On Sun, Jan 24, 2010 at 07:22:08PM -0500, nixlists wrote:
> On Sun, Jan 24, 2010 at 12:22 PM, Jonathan Thornburg
> <jth...@astro.indiana.edu> wrote:
> > In message <http://marc.info/?l=openbsd-misc&m=126356588306613&w=1>,
> > Marco Peereboom <slash () peereboom ! us> wrote
> >> You can do everything right all day long in software but hardware does
> >> what it does and claiming that a piece of software is crash proof is
> >> naive at best.
> >
> > Hmm.  Our rename(2) man page currently says:
> >
> >   rename() guarantees that if _to_ already exists, an instance of _to_
> >   will always exist, even if the system should crash in the middle of
> >   the operation.
> >
> > Should this perhaps be changed to read something like this?
> >
> >   rename() tries to guarantee that if _to_ already exists, an instance
> >   of _to_ will always exist, even if the system should crash in the
> >   middle of the operation.  However, in some cases the hardware may
> >   not provide the proper support, causing the guarantee to fail.
> >
> > Or do we (as a general policy) take this sort of escape clause taken to
> > be implied to knowledgable readers, and thus need not be explicitly stated?
> 
> It's of course implied that hardware and FFS work as they should for
> the guarantee to work, but...

Virtually all PATA & SATA disks have write back cache enabled.  Some FC,
SCSI and SAS do too.

> No one seems to want or be able to point out any particular hardware
> that rename() (and subsequently FFS and MTAs) fail on!

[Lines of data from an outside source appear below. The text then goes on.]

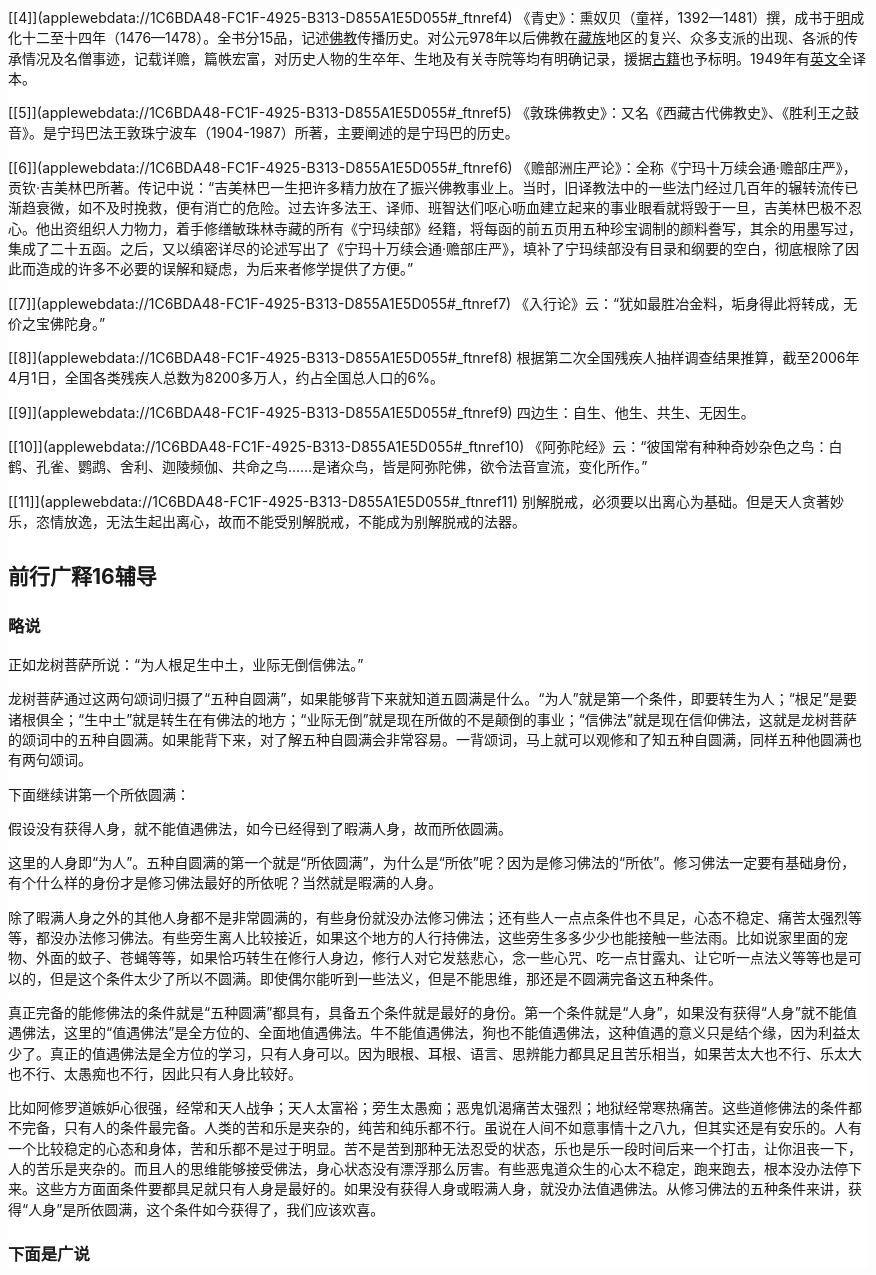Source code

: \[\[4\]\]\(applewebdata://1C6BDA48-FC1F-4925-B313-D855A1E5D055\#\_ftnref4\) 《青史》：熏奴贝（童祥，1392—1481）撰，成书于[明](http://baike.baidu.com/view/107500.htm)成化十二至十四年（1476—1478）。全书分15品，记述[佛教](http://baike.baidu.com/view/4696.htm)传播历史。对公元978年以后佛教在[藏族](http://baike.baidu.com/view/2700.htm)地区的复兴、众多支派的出现、各派的传承情况及名僧事迹，记载详赡，篇帙宏富，对历史人物的生卒年、生地及有关寺院等均有明确记录，援据[古籍](http://baike.baidu.com/view/125672.htm)也予标明。1949年有[英文](http://baike.baidu.com/view/170434.htm)全译本。

\[\[5\]\]\(applewebdata://1C6BDA48-FC1F-4925-B313-D855A1E5D055\#\_ftnref5\) 《敦珠佛教史》：又名《西藏古代佛教史》、《胜利王之鼓音》。是宁玛巴法王敦珠宁波车（1904-1987）所著，主要阐述的是宁玛巴的历史。

\[\[6\]\]\(applewebdata://1C6BDA48-FC1F-4925-B313-D855A1E5D055\#\_ftnref6\) 《赡部洲庄严论》：全称《宁玛十万续会通·赡部庄严》，贡钦·吉美林巴所著。传记中说：“吉美林巴一生把许多精力放在了振兴佛教事业上。当时，旧译教法中的一些法门经过几百年的辗转流传已渐趋衰微，如不及时挽救，便有消亡的危险。过去许多法王、译师、班智达们呕心呖血建立起来的事业眼看就将毁于一旦，吉美林巴极不忍心。他出资组织人力物力，着手修缮敏珠林寺藏的所有《宁玛续部》经籍，将每函的前五页用五种珍宝调制的颜料誊写，其余的用墨写过，集成了二十五函。之后，又以缜密详尽的论述写出了《宁玛十万续会通·赡部庄严》，填补了宁玛续部没有目录和纲要的空白，彻底根除了因此而造成的许多不必要的误解和疑虑，为后来者修学提供了方便。”

\[\[7\]\]\(applewebdata://1C6BDA48-FC1F-4925-B313-D855A1E5D055\#\_ftnref7\) 《入行论》云：“犹如最胜冶金料，垢身得此将转成，无价之宝佛陀身。”

\[\[8\]\]\(applewebdata://1C6BDA48-FC1F-4925-B313-D855A1E5D055\#\_ftnref8\) 根据第二次全国残疾人抽样调查结果推算，截至2006年4月1日，全国各类残疾人总数为8200多万人，约占全国总人口的6%。

\[\[9\]\]\(applewebdata://1C6BDA48-FC1F-4925-B313-D855A1E5D055\#\_ftnref9\) 四边生：自生、他生、共生、无因生。

\[\[10\]\]\(applewebdata://1C6BDA48-FC1F-4925-B313-D855A1E5D055\#\_ftnref10\) 《阿弥陀经》云：“彼国常有种种奇妙杂色之鸟：白鹤、孔雀、鹦鹉、舍利、迦陵频伽、共命之鸟……是诸众鸟，皆是阿弥陀佛，欲令法音宣流，变化所作。”

\[\[11\]\]\(applewebdata://1C6BDA48-FC1F-4925-B313-D855A1E5D055\#\_ftnref11\) 别解脱戒，必须要以出离心为基础。但是天人贪著妙乐，恣情放逸，无法生起出离心，故而不能受别解脱戒，不能成为别解脱戒的法器。

## 前行广释16辅导

### 略说

正如龙树菩萨所说：“为人根足生中土，业际无倒信佛法。”

龙树菩萨通过这两句颂词归摄了“五种自圆满”，如果能够背下来就知道五圆满是什么。“为人”就是第一个条件，即要转生为人；“根足”是要诸根俱全；“生中土”就是转生在有佛法的地方；“业际无倒”就是现在所做的不是颠倒的事业；“信佛法”就是现在信仰佛法，这就是龙树菩萨的颂词中的五种自圆满。如果能背下来，对了解五种自圆满会非常容易。一背颂词，马上就可以观修和了知五种自圆满，同样五种他圆满也有两句颂词。

下面继续讲第一个所依圆满：

假设没有获得人身，就不能值遇佛法，如今已经得到了暇满人身，故而所依圆满。

这里的人身即“为人”。五种自圆满的第一个就是“所依圆满”，为什么是“所依”呢？因为是修习佛法的“所依”。修习佛法一定要有基础身份，有个什么样的身份才是修习佛法最好的所依呢？当然就是暇满的人身。

除了暇满人身之外的其他人身都不是非常圆满的，有些身份就没办法修习佛法；还有些人一点点条件也不具足，心态不稳定、痛苦太强烈等等，都没办法修习佛法。有些旁生离人比较接近，如果这个地方的人行持佛法，这些旁生多多少少也能接触一些法雨。比如说家里面的宠物、外面的蚊子、苍蝇等等，如果恰巧转生在修行人身边，修行人对它发慈悲心，念一些心咒、吃一点甘露丸、让它听一点法义等等也是可以的，但是这个条件太少了所以不圆满。即使偶尔能听到一些法义，但是不能思维，那还是不圆满完备这五种条件。

真正完备的能修佛法的条件就是“五种圆满”都具有，具备五个条件就是最好的身份。第一个条件就是“人身”，如果没有获得“人身”就不能值遇佛法，这里的“值遇佛法”是全方位的、全面地值遇佛法。牛不能值遇佛法，狗也不能值遇佛法，这种值遇的意义只是结个缘，因为利益太少了。真正的值遇佛法是全方位的学习，只有人身可以。因为眼根、耳根、语言、思辨能力都具足且苦乐相当，如果苦太大也不行、乐太大也不行、太愚痴也不行，因此只有人身比较好。

比如阿修罗道嫉妒心很强，经常和天人战争；天人太富裕；旁生太愚痴；恶鬼饥渴痛苦太强烈；地狱经常寒热痛苦。这些道修佛法的条件都不完备，只有人的条件最完备。人类的苦和乐是夹杂的，纯苦和纯乐都不行。虽说在人间不如意事情十之八九，但其实还是有安乐的。人有一个比较稳定的心态和身体，苦和乐都不是过于明显。苦不是苦到那种无法忍受的状态，乐也是乐一段时间后来一个打击，让你沮丧一下，人的苦乐是夹杂的。而且人的思维能够接受佛法，身心状态没有漂浮那么厉害。有些恶鬼道众生的心太不稳定，跑来跑去，根本没办法停下来。这些方方面面条件要都具足就只有人身是最好的。如果没有获得人身或暇满人身，就没办法值遇佛法。从修习佛法的五种条件来讲，获得“人身”是所依圆满，这个条件如今获得了，我们应该欢喜。

### 下面是广说
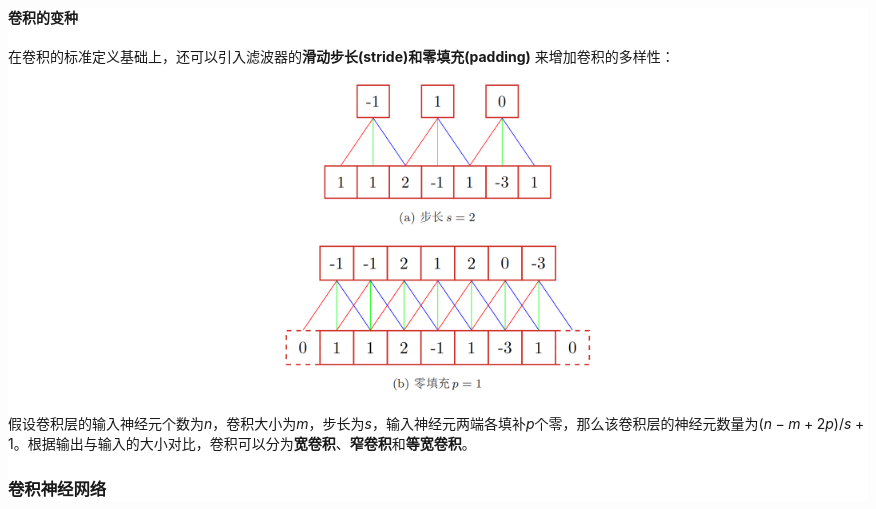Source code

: #### 卷积的变种

在卷积的标准定义基础上，还可以引入滤波器的**滑动步长(stride)**和**零填充(padding)** 来增加卷积的多样性：

<div align="center">
<img src="/Kimages/3/image-20200508150317109.png" style="zoom:40%;" />
</div>

假设卷积层的输入神经元个数为$n$，卷积大小为$m$，步长为$s$，输入神经元两端各填补$p$个零，那么该卷积层的神经元数量为$(n-m+2p)/s+1$。根据输出与输入的大小对比，卷积可以分为**宽卷积**、**窄卷积**和**等宽卷积**。

### 卷积神经网络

Virtually all PATA & SATA disks have write back cache enabled.  Some FC,
SCSI and SAS do too.

> When configured as documented - no controller write-back cache (maybe
> with a battery back-up, but batteries fail too), no drive write-back
> cache, no async mounts, no known buggy stuff.

Virtually all PATA & SATA disks have write back cache enabled.  Some FC,
SCSI and SAS do too.

> Which hardware??? Could someone at least point out one example of such
> hardware?

Virtually all PATA & SATA disks have write back cache enabled.  Some FC,
SCSI and SAS do too.

> I, and, I am sure many other people who run mail servers would love to know.

Hope you now know that virtually all PATA & SATA have WB cache enabled.